Bir yazının içeriğinde ‘eleştiri’ de olabilir, övgü de... Yeter ki art niyet taşımasın, çözüm odaklı olsun. Tüm bunları niçin dillendiriyoruz?..
Hatırlayın, çok değil 1-2 hafta öncesini... Torku Şekerspor Bisiklet Şubesini kapattığında ‘Bisikletin Torkusuna yakışmadı’ başlığı altında düşüncemizi şu satırlarla yansıtmıştık...
‘...Herhangi bir spor branşını kapatan kulübün adı Torku değil de başka bir marka olsa, bizler için o kadar önem taşımaz. Torku, halkın sermayesi ile ileri seviyeye gelmiş bir marka olunca, işin ayağı başka taraflara uzanıyor. Kısaca kapatmanın ‘keyfi-kişisel’ tercih olduğu her halinden belli...

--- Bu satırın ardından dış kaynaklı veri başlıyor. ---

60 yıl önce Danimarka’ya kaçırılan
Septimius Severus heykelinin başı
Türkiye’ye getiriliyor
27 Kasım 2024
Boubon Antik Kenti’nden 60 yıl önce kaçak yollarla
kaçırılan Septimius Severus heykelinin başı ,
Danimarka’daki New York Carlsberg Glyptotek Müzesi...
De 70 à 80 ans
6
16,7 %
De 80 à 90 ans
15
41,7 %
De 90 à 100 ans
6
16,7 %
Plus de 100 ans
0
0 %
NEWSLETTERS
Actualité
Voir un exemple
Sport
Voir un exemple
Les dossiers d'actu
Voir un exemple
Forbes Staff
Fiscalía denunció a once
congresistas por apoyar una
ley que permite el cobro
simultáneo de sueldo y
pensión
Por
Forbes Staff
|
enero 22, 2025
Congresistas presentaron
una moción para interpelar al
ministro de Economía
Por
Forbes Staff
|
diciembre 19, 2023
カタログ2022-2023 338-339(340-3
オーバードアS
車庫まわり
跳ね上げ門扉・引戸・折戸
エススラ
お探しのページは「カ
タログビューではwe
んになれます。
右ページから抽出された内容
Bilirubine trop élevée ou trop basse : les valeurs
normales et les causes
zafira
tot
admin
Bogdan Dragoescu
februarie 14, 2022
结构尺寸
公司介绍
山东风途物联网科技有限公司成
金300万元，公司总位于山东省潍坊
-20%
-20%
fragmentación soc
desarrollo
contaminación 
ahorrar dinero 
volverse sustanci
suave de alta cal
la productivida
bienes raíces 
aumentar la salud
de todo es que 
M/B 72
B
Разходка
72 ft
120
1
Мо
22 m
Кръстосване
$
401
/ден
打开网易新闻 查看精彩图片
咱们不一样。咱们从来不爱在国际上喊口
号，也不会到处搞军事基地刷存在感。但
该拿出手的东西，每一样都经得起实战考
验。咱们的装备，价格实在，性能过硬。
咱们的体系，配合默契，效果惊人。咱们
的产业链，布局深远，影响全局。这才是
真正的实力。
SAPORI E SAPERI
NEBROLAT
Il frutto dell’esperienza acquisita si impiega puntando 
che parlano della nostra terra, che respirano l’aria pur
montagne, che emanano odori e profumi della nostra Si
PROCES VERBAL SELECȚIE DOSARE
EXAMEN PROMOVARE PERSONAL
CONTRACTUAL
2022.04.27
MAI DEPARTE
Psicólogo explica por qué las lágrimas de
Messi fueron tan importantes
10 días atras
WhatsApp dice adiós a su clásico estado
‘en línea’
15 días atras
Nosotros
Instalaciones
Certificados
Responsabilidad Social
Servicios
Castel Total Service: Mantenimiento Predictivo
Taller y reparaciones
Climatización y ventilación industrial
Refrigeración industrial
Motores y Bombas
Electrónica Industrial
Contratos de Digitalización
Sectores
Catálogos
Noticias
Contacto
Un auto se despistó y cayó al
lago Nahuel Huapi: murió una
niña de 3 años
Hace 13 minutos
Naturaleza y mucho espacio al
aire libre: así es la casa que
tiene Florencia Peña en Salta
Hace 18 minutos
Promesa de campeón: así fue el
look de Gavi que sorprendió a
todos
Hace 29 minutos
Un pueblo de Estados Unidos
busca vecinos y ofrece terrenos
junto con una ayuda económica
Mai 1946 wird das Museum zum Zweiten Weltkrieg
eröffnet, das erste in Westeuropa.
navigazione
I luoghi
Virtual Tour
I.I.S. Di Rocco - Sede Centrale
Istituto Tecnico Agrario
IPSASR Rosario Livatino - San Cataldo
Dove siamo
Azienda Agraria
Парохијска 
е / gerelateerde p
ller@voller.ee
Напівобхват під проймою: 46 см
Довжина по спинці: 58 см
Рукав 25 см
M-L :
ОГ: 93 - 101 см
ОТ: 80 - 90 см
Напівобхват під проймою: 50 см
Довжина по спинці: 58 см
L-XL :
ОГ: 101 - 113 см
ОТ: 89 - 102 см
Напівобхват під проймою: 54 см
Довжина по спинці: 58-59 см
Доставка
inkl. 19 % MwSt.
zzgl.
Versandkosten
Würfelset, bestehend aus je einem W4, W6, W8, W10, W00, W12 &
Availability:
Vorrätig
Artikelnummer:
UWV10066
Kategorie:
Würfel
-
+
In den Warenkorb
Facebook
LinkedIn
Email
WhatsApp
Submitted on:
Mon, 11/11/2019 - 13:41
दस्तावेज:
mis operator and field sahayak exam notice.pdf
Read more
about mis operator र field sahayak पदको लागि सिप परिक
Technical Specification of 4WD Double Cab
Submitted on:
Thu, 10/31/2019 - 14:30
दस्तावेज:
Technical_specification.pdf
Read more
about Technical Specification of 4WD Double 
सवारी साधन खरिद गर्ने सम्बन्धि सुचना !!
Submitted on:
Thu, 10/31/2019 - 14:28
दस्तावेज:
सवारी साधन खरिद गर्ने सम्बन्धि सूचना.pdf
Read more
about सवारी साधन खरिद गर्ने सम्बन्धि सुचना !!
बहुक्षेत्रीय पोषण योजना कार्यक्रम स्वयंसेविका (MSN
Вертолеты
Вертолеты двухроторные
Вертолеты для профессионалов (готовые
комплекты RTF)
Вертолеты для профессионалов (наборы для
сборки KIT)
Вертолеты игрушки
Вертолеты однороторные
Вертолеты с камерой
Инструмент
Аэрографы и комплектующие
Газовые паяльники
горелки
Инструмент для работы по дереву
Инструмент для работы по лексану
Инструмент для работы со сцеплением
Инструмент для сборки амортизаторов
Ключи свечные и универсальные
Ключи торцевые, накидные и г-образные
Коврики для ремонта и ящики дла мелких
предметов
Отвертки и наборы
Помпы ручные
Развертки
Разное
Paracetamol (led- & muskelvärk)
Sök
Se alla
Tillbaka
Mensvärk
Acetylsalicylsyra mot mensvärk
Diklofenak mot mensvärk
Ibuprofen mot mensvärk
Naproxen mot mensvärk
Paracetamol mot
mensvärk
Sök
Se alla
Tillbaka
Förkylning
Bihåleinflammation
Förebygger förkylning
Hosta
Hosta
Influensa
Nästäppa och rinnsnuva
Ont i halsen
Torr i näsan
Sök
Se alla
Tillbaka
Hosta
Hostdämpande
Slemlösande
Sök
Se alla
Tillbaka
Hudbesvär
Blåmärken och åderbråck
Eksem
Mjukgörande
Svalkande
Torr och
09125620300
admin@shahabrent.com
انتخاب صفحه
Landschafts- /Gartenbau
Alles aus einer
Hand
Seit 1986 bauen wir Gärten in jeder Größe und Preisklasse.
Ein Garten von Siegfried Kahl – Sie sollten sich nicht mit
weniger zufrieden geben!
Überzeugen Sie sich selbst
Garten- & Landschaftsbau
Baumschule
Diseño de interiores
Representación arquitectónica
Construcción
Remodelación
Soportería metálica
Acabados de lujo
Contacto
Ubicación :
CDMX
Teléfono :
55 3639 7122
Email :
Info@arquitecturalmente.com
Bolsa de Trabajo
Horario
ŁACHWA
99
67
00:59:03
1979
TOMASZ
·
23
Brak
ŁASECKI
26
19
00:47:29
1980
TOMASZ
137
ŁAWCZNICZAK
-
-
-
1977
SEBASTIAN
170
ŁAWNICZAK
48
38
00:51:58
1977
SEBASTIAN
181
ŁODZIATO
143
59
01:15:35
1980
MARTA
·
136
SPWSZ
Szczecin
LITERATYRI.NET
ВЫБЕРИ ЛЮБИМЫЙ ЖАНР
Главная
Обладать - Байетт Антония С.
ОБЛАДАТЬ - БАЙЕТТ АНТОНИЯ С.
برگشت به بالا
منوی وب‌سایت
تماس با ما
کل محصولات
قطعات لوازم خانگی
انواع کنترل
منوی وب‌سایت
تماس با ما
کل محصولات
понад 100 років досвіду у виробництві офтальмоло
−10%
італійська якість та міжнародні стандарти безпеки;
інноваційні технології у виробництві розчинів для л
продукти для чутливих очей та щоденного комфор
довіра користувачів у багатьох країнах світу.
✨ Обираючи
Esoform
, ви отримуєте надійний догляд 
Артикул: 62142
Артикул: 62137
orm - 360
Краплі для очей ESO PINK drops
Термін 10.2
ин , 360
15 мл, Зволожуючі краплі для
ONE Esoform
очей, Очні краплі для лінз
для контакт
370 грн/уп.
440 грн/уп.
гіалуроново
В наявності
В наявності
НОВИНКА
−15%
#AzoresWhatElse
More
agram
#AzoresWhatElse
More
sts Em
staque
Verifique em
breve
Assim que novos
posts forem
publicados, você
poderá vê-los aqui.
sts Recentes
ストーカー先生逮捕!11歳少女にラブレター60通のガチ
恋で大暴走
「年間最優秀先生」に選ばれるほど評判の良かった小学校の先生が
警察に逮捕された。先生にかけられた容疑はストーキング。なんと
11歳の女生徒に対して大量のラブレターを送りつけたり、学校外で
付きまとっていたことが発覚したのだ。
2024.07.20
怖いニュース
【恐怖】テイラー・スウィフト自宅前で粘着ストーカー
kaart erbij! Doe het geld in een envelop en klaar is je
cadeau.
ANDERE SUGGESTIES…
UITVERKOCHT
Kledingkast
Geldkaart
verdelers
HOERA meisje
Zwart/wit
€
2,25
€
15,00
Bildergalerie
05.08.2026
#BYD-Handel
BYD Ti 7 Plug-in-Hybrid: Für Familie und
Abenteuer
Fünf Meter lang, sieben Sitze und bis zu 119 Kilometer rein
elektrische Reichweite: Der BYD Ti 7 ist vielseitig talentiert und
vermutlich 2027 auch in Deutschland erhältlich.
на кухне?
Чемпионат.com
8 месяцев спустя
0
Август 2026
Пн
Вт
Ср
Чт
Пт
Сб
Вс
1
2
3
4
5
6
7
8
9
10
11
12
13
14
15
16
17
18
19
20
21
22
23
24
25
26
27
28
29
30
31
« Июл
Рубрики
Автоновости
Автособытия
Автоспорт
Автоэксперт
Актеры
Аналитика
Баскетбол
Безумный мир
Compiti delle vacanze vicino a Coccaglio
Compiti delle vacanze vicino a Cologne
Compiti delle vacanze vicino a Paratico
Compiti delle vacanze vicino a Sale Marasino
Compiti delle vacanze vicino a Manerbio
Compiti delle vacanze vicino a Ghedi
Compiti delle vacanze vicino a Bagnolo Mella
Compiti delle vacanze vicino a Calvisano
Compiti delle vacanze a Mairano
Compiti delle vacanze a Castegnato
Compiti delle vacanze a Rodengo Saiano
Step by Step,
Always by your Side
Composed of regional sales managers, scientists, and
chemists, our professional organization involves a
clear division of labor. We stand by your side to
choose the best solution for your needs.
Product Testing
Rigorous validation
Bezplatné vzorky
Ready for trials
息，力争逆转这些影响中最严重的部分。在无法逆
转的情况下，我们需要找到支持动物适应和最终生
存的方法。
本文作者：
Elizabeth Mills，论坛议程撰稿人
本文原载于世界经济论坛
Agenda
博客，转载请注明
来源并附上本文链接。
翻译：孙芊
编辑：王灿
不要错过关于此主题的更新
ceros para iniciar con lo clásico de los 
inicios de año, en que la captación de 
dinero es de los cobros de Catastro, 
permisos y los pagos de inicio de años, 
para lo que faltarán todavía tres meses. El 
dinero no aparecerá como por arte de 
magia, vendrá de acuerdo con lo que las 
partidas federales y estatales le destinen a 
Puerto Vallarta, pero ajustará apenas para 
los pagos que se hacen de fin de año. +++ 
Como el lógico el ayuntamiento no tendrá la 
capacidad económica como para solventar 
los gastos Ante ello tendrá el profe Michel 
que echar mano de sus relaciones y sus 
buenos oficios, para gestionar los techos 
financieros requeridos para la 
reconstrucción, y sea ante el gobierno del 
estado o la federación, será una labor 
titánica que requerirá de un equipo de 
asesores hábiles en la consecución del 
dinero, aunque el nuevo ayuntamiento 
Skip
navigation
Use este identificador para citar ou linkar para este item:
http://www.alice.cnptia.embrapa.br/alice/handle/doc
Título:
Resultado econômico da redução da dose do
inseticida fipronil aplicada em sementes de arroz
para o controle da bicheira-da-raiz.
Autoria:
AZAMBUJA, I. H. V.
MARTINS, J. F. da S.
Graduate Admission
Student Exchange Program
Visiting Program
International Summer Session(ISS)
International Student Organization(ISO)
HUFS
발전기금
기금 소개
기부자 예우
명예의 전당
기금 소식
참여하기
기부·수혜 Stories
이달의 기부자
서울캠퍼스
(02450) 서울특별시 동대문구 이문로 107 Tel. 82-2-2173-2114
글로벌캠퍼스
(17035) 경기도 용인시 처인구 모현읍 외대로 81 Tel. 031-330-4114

Biz hatırlattık, Torku’nun mağdur sporcularını hatırlatmanın ötesinde olumlu gelişmeler-uygulamalar beklediğimizi bildirdik, vesselam. Çünkü, keyfi kararlarla Torku’nun daha fazla yıpratılmasına hassas-duyarlı gönüllüler razı olmuyor!..
İnsanın sevdiğine nazı geçermiş. Torku, bu ülkenin değeri... Ben hiç dillendiriyor muyum, bir Carrefour, bir Migros neden spor branşlarına sponsor olmaz diye!..
Çünkü, merakımın karşılığı belli. Yabancı sermayeli bir kurum-kuruluştan bunu beklemek ‘sürpriz’ olur. Nedeni, tek taraflı bir etkileşimdir; ‘Halktan aldığını, aldığı halka değil, kendi kaynaklarına aktarır...’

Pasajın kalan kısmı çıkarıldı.